::: Input records

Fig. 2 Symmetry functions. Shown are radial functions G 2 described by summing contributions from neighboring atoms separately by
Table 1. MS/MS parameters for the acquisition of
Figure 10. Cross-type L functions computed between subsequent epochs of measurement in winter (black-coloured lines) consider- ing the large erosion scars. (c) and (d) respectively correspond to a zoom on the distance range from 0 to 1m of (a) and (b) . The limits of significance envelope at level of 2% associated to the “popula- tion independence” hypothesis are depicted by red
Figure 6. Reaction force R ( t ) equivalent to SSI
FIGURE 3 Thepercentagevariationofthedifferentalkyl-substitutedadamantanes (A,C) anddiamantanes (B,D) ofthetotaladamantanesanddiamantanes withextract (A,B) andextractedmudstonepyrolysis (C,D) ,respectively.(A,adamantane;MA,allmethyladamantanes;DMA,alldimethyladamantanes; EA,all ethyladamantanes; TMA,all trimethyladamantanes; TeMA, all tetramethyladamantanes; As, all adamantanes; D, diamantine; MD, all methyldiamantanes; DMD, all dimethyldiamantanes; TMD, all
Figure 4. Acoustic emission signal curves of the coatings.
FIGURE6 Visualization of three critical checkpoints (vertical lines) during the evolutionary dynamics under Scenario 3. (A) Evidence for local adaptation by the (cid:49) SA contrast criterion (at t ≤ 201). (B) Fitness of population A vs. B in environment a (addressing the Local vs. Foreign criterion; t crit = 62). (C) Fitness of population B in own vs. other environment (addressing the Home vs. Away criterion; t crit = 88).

::::::
::: Input records

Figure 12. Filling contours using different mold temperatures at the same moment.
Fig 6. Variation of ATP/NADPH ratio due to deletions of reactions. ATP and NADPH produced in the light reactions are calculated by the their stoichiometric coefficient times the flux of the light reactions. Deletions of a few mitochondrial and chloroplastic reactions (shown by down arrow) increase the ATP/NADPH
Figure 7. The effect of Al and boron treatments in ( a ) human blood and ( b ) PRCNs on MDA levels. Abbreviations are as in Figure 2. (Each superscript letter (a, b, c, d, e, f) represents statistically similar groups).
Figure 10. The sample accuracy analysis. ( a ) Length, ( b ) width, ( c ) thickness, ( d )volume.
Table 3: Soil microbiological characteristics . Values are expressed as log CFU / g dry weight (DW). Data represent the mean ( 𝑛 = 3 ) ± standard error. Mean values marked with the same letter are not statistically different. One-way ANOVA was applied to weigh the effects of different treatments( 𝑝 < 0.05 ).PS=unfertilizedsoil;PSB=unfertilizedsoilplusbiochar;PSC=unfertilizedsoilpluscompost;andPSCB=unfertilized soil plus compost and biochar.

::::::
::: Input records

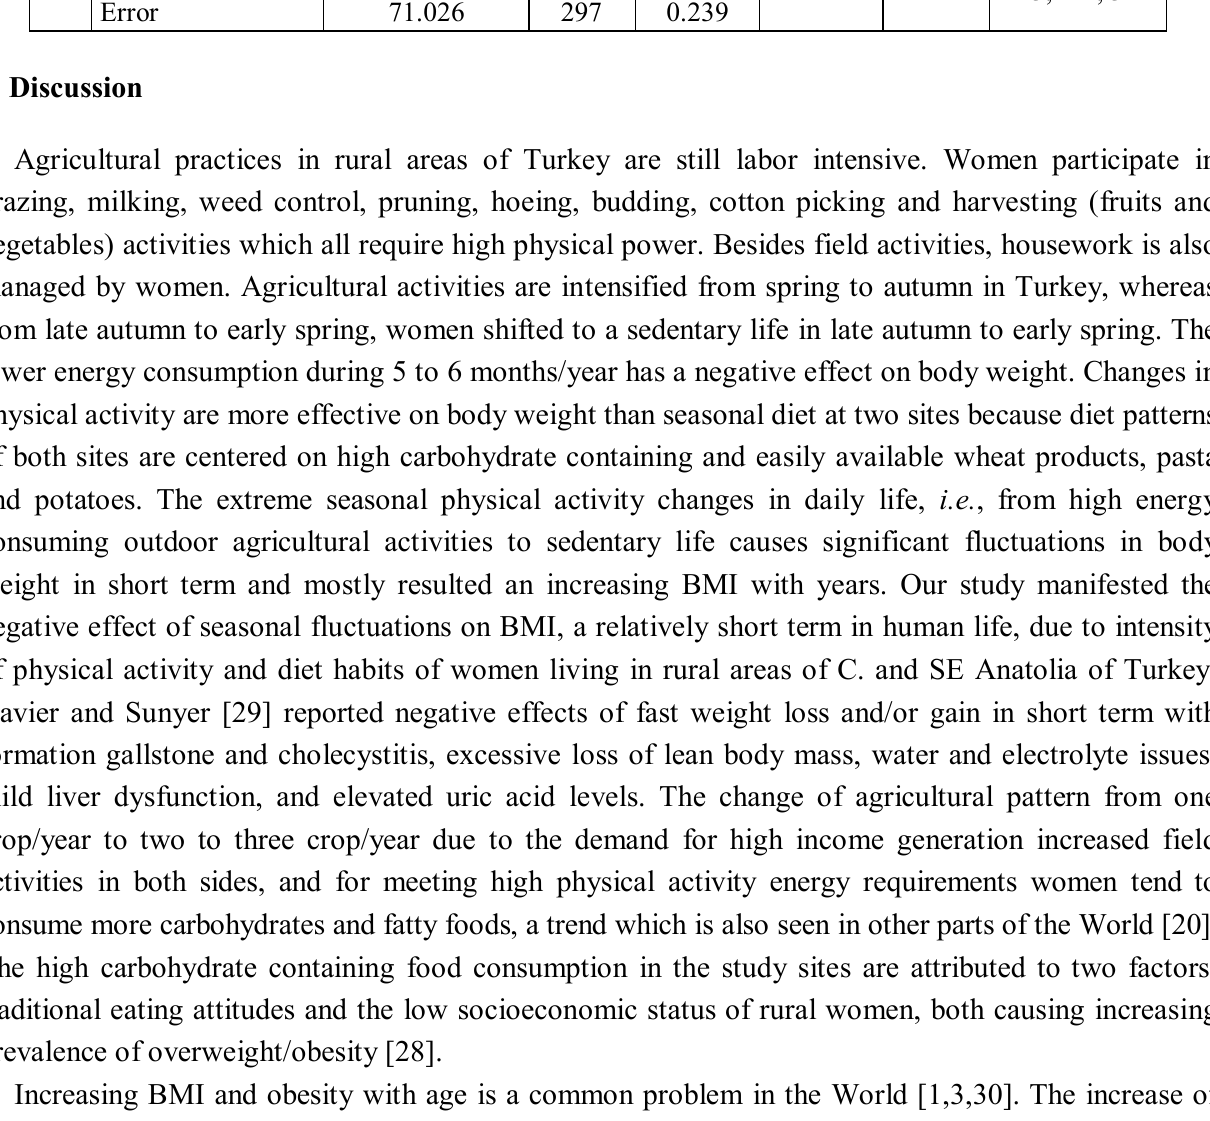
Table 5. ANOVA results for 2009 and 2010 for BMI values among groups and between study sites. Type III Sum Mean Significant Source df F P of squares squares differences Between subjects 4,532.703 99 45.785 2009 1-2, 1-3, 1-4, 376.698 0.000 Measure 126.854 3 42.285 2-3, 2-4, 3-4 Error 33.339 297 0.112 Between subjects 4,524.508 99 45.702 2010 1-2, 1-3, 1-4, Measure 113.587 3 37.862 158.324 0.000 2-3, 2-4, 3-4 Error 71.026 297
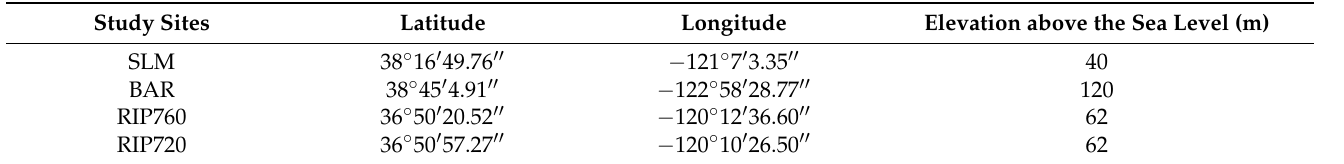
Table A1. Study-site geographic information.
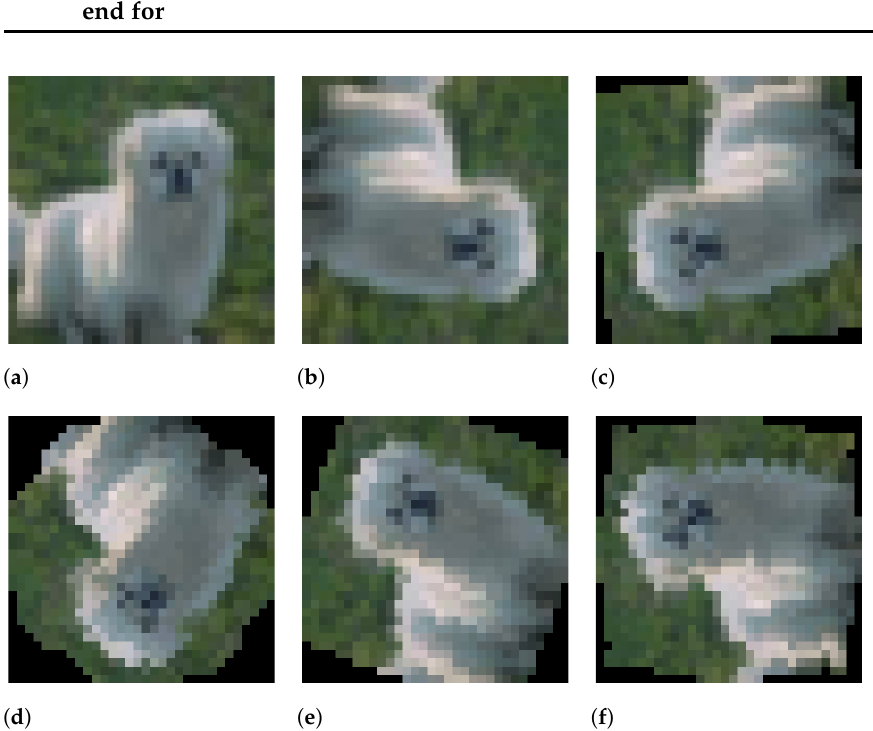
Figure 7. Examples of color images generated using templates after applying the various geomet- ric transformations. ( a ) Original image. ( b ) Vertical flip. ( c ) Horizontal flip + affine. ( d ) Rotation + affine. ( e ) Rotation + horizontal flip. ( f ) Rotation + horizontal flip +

::::::

** Exercise description **
Reproduce exactly, and with no other material, the lines between those holding "Fig. 2 Symmetry" and "FIGURE6 Visualization of", inclusive.

** Reply to the exercise **
Fig. 2 Symmetry functions. Shown are radial functions G 2 described by summing contributions from neighboring atoms separately by
Table 1. MS/MS parameters for the acquisition of
Figure 10. Cross-type L functions computed between subsequent epochs of measurement in winter (black-coloured lines) consider- ing the large erosion scars. (c) and (d) respectively correspond to a zoom on the distance range from 0 to 1m of (a) and (b) . The limits of significance envelope at level of 2% associated to the “popula- tion independence” hypothesis are depicted by red
Figure 6. Reaction force R ( t ) equivalent to SSI
FIGURE 3 Thepercentagevariationofthedifferentalkyl-substitutedadamantanes (A,C) anddiamantanes (B,D) ofthetotaladamantanesanddiamantanes withextract (A,B) andextractedmudstonepyrolysis (C,D) ,respectively.(A,adamantane;MA,allmethyladamantanes;DMA,alldimethyladamantanes; EA,all ethyladamantanes; TMA,all trimethyladamantanes; TeMA, all tetramethyladamantanes; As, all adamantanes; D, diamantine; MD, all methyldiamantanes; DMD, all dimethyldiamantanes; TMD, all
Figure 4. Acoustic emission signal curves of the coatings.
FIGURE6 Visualization of three critical checkpoints (vertical lines) during the evolutionary dynamics under Scenario 3. (A) Evidence for local adaptation by the (cid:49) SA contrast criterion (at t ≤ 201). (B) Fitness of population A vs. B in environment a (addressing the Local vs. Foreign criterion; t crit = 62). (C) Fitness of population B in own vs. other environment (addressing the Home vs. Away criterion; t crit = 88).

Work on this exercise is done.